The one thing I really miss about not watching football is the ability to time travel. Yes, really.

I’m fairly certain all football fans have this ability, but we are unable to deploy it in any other context of life; or rather, only football frees our mind. Only football allows us to cut the ties that bind us to the space-time continuum and be momentarily a free spirit.

No, it’s okay, I’ve not been smoking the best carpet. You can see into the future. Think about it. We all do it regularly at games. We momentarily leap forward in time and see what we know will happen, before it actually happens.

A good example is when a ball is crossed in and you just know your striker is going to get to the ball first. In a split nanosecond, we weigh up the pace of the ball, the position of the defenders and of the striker and we know how it’ll be headed, where it’ll go and that it will be a goal. And in that moment you see the net bulge before it actually does, you’re up on your feet celebrating the goal a heartbeat before it is actually scored. Even if it doesn’t happen to you, and many times it doesn’t, we can see it happen to others. They’re the ones already punching the air before the ball has crossed the line. They’ve already seen it happen.

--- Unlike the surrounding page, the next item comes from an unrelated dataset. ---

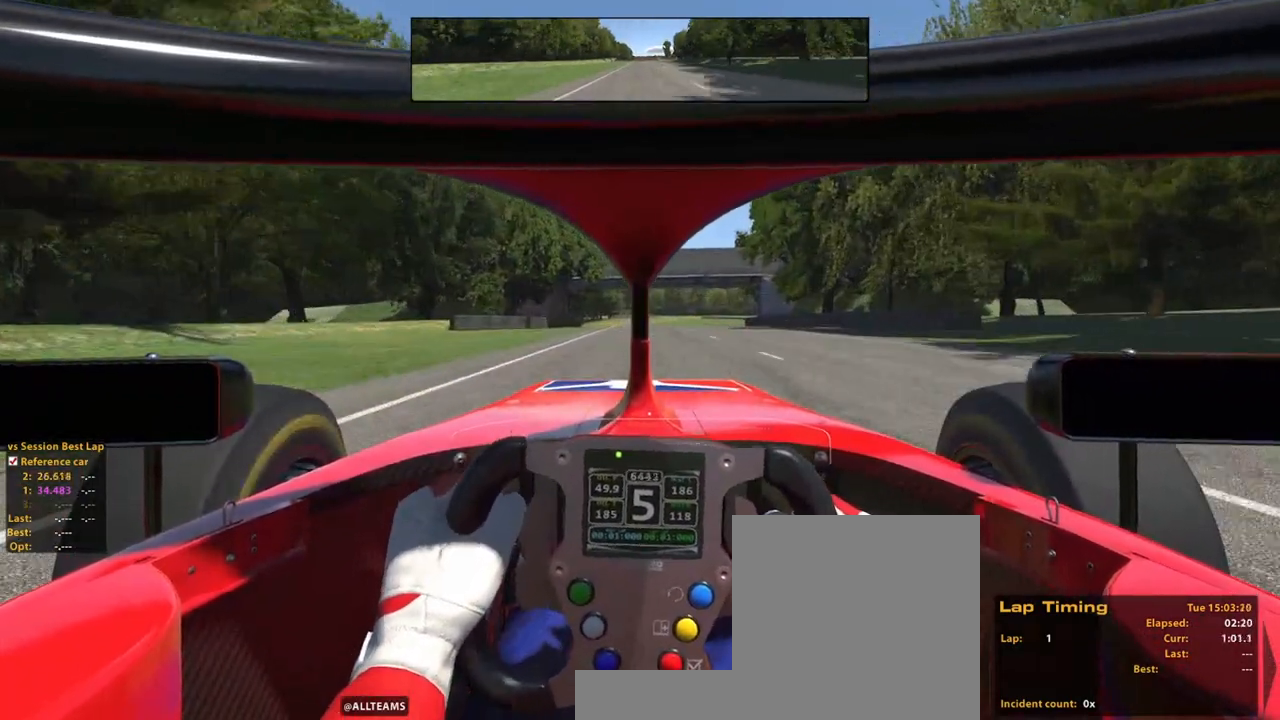
{"dt_ms": 500, "buttons": ["R2"], "left_stick": "up", "right_stick": "center", "events": []}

When Middlesbrough played Basel in the UEFA Cup, after conceding the first goal and being 2-0 down from the first leg, it left us needing four without reply. If you go to 2:20 as Massimo Maccarone receives the ball, I was right behind him in the crowd. As his foot connected with the ball, I flew forward in time by a good two seconds, and was up punching the air even as it was on its way. This wasn’t mere anticipation, it was actually seeing it happen ahead of time. I saw that ball go in the net twice. Once as a time-traveller and once again when returned back to my mortal flesh.

This isn’t just something old hippies with a hallucinogenic history experience; pretty much anyone you talk to has had the same experience at a game at some point. Often it is connected to your own team scoring a goal. Perhaps it’s to do with how excitement alters our brain chemistry. You don’t just ‘know’ it will happen, you know it ‘has’ happened. It is that much of a certainty.

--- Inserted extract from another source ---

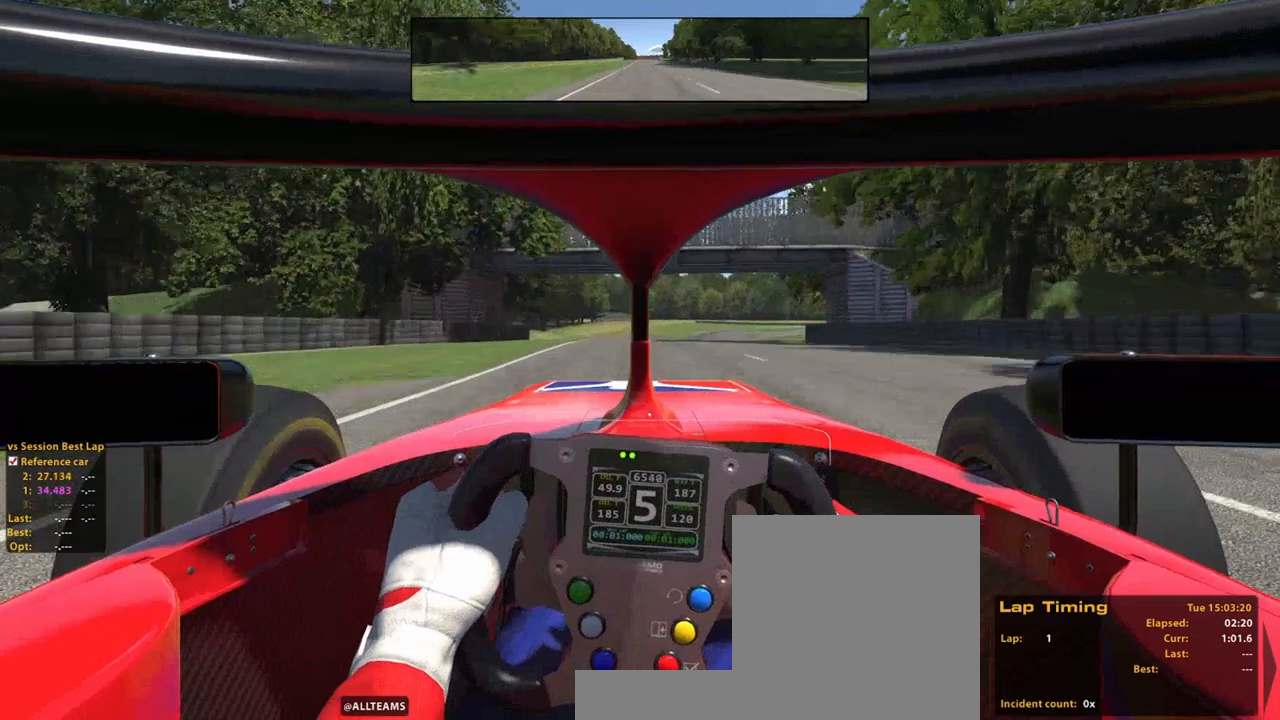
{"dt_ms": 500, "buttons": ["R2"], "left_stick": "up", "right_stick": "center", "events": []}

It also has a companion experience when the thing you know will happen, doesn’t happen. The ball struck into the goal that actually goes wide. The almost painful jarring ‘my God, I thought that was in’ feeling and the shock that goes through our body when reality doesn’t match what we have so surely seen. What’s that? Perhaps we are momentarily accessing a different but parallel universe and that’s why it is so jarring when we’re pulled back to the one strand of the multiverse we currently inhabit.

Having watched a lot of cricket and rugby over the years, and many other sports too, I’ve never once had the same time-travelling experience. I’ve never seen a batter bowled before the ball hits the stumps. Never seen the winger scoring a try before they put it down. It is a magic wholly football’s own, at least for me.

It’s such an out-there, cosmic experience that adds real spice and colour to life. And that’s why it’s the thing I miss most about football.